On the 15th of April, twenty-five LLB students from ARU London's Law Society participated in an educational guided tour of the Houses of Parliament. There, they had the opportunity to learn about the history of the Monarchy, House of Commons, and the House of Lords. They were introduced to the legislative process and the methods for contacting our representatives and legislators.
The society also took part in the Contract Mooting Competition, which took place at Charterhouse earlier this trimester, on the 28th March 2023.The debate covered a crucial part of the Contract law topic. The students have been working on Promissory estoppel doctrine and Exemption clauses, appealing and responding to them.

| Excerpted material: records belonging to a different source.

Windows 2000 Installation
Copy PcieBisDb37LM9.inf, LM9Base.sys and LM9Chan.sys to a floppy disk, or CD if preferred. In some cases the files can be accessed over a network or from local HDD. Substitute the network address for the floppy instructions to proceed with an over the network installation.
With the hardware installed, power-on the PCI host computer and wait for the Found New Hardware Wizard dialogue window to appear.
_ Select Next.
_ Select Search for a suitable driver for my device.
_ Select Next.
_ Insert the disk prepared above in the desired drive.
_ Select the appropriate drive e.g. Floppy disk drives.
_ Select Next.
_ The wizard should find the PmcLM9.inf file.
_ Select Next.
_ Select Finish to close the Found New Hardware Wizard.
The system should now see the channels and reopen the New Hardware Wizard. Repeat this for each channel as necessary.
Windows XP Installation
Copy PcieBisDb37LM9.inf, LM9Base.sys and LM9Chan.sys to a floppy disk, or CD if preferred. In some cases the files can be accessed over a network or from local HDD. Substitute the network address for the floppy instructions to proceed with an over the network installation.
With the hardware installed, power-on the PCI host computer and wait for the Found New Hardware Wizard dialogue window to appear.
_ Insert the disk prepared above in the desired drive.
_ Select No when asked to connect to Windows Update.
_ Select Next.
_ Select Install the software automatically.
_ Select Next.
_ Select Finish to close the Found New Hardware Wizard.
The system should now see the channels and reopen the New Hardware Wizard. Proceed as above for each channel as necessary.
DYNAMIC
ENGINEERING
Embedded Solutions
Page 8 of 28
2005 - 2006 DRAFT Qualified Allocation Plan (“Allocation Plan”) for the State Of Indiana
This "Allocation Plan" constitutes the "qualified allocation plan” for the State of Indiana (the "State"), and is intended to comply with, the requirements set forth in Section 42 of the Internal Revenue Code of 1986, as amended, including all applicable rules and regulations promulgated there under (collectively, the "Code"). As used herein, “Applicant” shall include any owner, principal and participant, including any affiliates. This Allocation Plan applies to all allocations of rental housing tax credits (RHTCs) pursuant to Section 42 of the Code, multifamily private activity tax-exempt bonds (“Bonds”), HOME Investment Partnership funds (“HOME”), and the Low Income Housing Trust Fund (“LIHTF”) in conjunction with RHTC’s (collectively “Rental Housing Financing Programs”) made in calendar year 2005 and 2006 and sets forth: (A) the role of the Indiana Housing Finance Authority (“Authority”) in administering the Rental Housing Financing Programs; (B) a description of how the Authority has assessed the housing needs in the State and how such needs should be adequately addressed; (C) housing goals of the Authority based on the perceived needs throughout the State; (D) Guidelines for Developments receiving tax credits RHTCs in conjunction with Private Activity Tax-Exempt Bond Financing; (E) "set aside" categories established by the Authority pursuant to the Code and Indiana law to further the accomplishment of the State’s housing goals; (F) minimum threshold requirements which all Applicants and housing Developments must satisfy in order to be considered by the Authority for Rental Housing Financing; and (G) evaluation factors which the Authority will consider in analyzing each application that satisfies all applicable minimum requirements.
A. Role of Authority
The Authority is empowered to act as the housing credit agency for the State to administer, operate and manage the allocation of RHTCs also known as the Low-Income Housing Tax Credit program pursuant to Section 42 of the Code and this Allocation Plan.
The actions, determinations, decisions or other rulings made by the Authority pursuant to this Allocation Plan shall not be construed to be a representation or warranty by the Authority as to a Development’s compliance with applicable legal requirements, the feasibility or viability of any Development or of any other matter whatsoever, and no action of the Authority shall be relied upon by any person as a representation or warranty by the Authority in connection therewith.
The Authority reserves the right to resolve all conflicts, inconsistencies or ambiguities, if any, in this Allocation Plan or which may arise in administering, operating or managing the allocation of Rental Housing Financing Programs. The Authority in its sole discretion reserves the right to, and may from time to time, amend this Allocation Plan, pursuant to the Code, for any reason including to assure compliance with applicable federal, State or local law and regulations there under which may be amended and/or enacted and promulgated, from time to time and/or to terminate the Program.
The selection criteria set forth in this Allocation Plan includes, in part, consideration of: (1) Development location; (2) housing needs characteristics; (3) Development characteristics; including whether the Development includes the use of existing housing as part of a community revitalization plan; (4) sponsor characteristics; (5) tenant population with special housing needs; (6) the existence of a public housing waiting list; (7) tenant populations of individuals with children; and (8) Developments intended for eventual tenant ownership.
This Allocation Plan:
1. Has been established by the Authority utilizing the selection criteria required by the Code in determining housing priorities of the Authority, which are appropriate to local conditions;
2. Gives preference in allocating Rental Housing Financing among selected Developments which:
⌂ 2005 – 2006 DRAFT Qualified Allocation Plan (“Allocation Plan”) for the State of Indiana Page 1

As a Supreme Court Justice, John O'Leary played an active role in the trial, directing the case's conduct in accordance with applicable law and procedure. The Lord took notes on the evidence and determines on legal issues as the case progresses. Nonetheless, he provides us with a straight-forward judgement and specific suggestions for improvement. John O’Leary deserves our gratitude on behalf of all members of the Law Society.
Our beloved colleagues from East India campus played a significant role in this event. They deliverd a successful presentation in their moot competition. A massive well done to the students that took part:
Farzana Kehan Karim (Level 4 LLB (Hons)) - Senior Counsel for Respondent
Lilia Grimalschi (Level 4 LLB (Hons)) - Junior Counsel for Respondent
Sofia Ranjbar (Level 4 LLB (Hons)) – Junior Council for Respondent
Camelia Ochiana-El-Emam (Level 4 LLB (Hons)) - research Respondent
Olga Hrabatin (Level 4 LLB (Hons)) - research Respondent
Erika Sabina Ciurar (Level 4 LLB (Hons)) - Senior Counsel for Appeal
Karina Galindo Torres (Level 4 LLB (Hons)) - Junior Counsel for Appeal
Pria Vaid (Level 4 LLB (Hons)) - research Appeal
Jonnie Lisboa Rodriguez (Level 4 LLB (Hons)) – research Respondent
Student Mooting, one of our most essential classes, helps students develop the skills necessary to present legal arguments. The Moot provides students with the opportunity to discuss and learn about legal issues. It encourages students to consider the law and conduct investigation on it.
Students gain experience working in groups and learning from one another. Mooting is comparable to a simulated trial. Two parties argue a legal matter before a fictitious judge, who determines the winner based on what each party states. Courtroom argumentation is an integral component of studying law. Students are able to demonstrate their knowledge of advocacy and the law.
Moot Court is a required course, and senior students must deliver presentations for internal evaluation. Students benefit greatly from these opportunities because they help them improve their writing and oral argumentation skills, which they will use frequently after law school. Moot courts also provide students with the opportunity to observe first-hand how a courtroom operates.
Our Law society team is preparing for the second Mooting competition in October 2023. Tort Law will be the subject on which the students will focus their efforts.